Find every line in the records that holds the string "down". Copy each one.

● **Data provided**:
============================================================

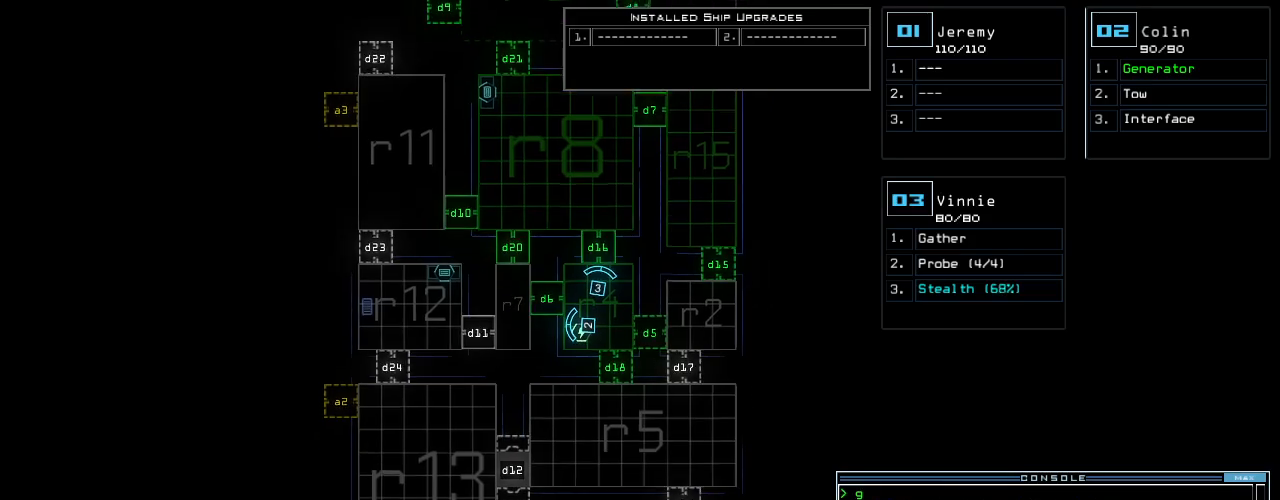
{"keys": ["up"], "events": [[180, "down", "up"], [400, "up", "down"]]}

============================================================

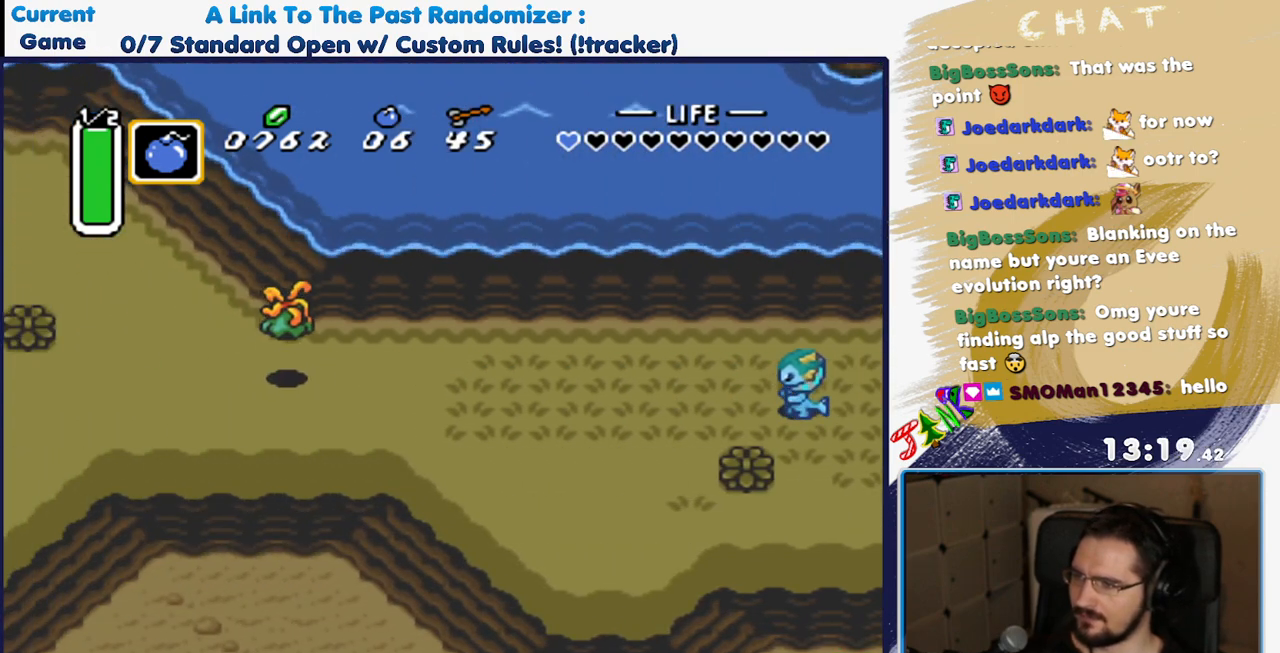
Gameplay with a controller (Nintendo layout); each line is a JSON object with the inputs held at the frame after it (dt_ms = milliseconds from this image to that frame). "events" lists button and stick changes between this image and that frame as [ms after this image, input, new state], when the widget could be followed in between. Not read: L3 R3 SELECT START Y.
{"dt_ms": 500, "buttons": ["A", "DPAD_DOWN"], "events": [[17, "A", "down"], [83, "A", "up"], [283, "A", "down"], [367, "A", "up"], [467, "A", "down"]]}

============================================================

● **Expected answer**:
{"keys": ["up"], "events": [[180, "down", "up"], [400, "up", "down"]]}
{"dt_ms": 500, "buttons": ["A", "DPAD_DOWN"], "events": [[17, "A", "down"], [83, "A", "up"], [283, "A", "down"], [367, "A", "up"], [467, "A", "down"]]}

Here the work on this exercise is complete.